#### Selected excerpt ####
Powersports Business contributor Mark J. Sheffield, a former dealer principal who now steers dealership owners in the right direction as a 20-Group facilitator for Spader Business Management, provides dealers with a timely piece on credit card fees.

There’s a reason why the ability to compare and shop credit card merchants are so complex. It is designed that way. In building a system that involves a multitude of parties and layers within the system, it’s easy to find areas where costs and fees can be added in, ones that are easy to overlook. Do you remember the movie where the guys modified a computer system so that the small amounts rounded off from transactions were deposited into their banking account? They thought that it would generate a few bucks, but quickly turned into millions of dollars. That movie could have easily been about the credit card industry. Each day you accept credit and debit cards, some of your profits are siphoned off by a third party.

While it’s almost impossible for a business not to accept credit cards, there are many steps that can be taken to minimize the cost of processing those cards. Understanding the costs and processing fees can also go a long way to helping dealers to negotiate reasonable rates. Dealers need to understand there are differences between credit and debit cards and the costs associated with each one, but for simplicity, in this article, I’m only going to focus on credit cards.

Costs for processing credit cards fall into four primary categories. There are other incremental fees, but these are the key item to focus on.
#### Supplied material ####
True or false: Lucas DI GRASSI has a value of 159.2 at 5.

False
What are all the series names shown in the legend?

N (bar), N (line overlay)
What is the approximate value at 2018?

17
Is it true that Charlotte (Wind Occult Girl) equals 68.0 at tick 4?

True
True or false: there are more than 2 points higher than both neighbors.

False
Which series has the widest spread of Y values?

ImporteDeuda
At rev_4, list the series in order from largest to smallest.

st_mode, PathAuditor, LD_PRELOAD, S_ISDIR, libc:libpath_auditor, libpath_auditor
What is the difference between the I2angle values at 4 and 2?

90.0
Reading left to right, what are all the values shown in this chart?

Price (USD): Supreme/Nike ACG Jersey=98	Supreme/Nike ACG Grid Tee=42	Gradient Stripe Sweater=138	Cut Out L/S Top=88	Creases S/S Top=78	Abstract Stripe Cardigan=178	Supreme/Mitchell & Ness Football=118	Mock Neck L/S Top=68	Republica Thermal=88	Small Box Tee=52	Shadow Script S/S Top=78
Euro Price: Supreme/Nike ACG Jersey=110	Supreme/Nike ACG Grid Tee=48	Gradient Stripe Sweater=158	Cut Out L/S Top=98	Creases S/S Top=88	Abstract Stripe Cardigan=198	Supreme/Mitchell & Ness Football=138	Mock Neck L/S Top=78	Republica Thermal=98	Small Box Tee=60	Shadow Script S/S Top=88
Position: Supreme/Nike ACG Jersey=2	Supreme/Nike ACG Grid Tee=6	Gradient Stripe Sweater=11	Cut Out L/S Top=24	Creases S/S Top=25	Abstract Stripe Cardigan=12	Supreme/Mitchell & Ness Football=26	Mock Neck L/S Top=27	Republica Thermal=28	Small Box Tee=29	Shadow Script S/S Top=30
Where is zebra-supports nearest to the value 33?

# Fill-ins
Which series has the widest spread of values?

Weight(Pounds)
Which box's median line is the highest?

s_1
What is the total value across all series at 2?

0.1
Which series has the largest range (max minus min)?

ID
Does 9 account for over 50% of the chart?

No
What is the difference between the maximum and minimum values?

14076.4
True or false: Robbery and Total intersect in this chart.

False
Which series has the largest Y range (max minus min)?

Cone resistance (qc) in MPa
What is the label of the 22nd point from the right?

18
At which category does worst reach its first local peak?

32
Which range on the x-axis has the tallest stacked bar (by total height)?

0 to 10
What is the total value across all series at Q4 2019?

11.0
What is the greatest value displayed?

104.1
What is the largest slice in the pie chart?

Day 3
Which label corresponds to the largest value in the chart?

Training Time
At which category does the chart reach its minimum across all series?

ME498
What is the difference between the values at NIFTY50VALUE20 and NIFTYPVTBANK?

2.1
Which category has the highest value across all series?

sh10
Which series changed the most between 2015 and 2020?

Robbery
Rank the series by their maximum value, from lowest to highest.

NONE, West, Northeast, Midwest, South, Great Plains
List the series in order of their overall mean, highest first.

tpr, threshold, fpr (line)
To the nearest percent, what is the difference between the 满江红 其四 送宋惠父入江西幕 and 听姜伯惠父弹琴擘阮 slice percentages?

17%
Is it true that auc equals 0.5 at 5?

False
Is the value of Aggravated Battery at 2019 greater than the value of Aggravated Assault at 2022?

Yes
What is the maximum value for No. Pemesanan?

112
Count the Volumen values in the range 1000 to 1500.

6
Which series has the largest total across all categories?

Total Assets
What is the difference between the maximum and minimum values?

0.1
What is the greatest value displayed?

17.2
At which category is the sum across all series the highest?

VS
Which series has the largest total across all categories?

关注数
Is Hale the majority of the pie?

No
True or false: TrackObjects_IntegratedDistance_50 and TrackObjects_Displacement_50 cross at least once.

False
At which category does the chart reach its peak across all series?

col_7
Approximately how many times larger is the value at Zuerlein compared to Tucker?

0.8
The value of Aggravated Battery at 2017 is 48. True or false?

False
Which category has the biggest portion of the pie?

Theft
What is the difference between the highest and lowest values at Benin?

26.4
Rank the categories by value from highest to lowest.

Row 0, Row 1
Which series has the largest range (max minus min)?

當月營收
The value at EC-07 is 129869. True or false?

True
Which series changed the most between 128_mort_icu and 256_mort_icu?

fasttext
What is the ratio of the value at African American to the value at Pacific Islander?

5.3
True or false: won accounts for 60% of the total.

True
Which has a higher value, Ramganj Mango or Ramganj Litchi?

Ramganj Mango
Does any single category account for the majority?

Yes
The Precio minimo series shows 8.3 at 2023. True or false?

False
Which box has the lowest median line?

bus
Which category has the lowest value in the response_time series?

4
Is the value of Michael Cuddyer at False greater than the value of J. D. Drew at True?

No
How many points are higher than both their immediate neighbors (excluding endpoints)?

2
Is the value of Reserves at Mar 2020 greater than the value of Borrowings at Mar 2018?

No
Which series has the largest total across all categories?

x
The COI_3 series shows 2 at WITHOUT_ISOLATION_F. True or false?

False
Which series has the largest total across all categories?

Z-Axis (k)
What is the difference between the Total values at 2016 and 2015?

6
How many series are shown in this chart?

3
####
**Your instructions:**
Retype the credit card fees passage above word for word, starting at "Powersports Business contributor" and ending at "credit card fees.".

**Exercise output:**
Powersports Business contributor Mark J. Sheffield, a former dealer principal who now steers dealership owners in the right direction as a 20-Group facilitator for Spader Business Management, provides dealers with a timely piece on credit card fees.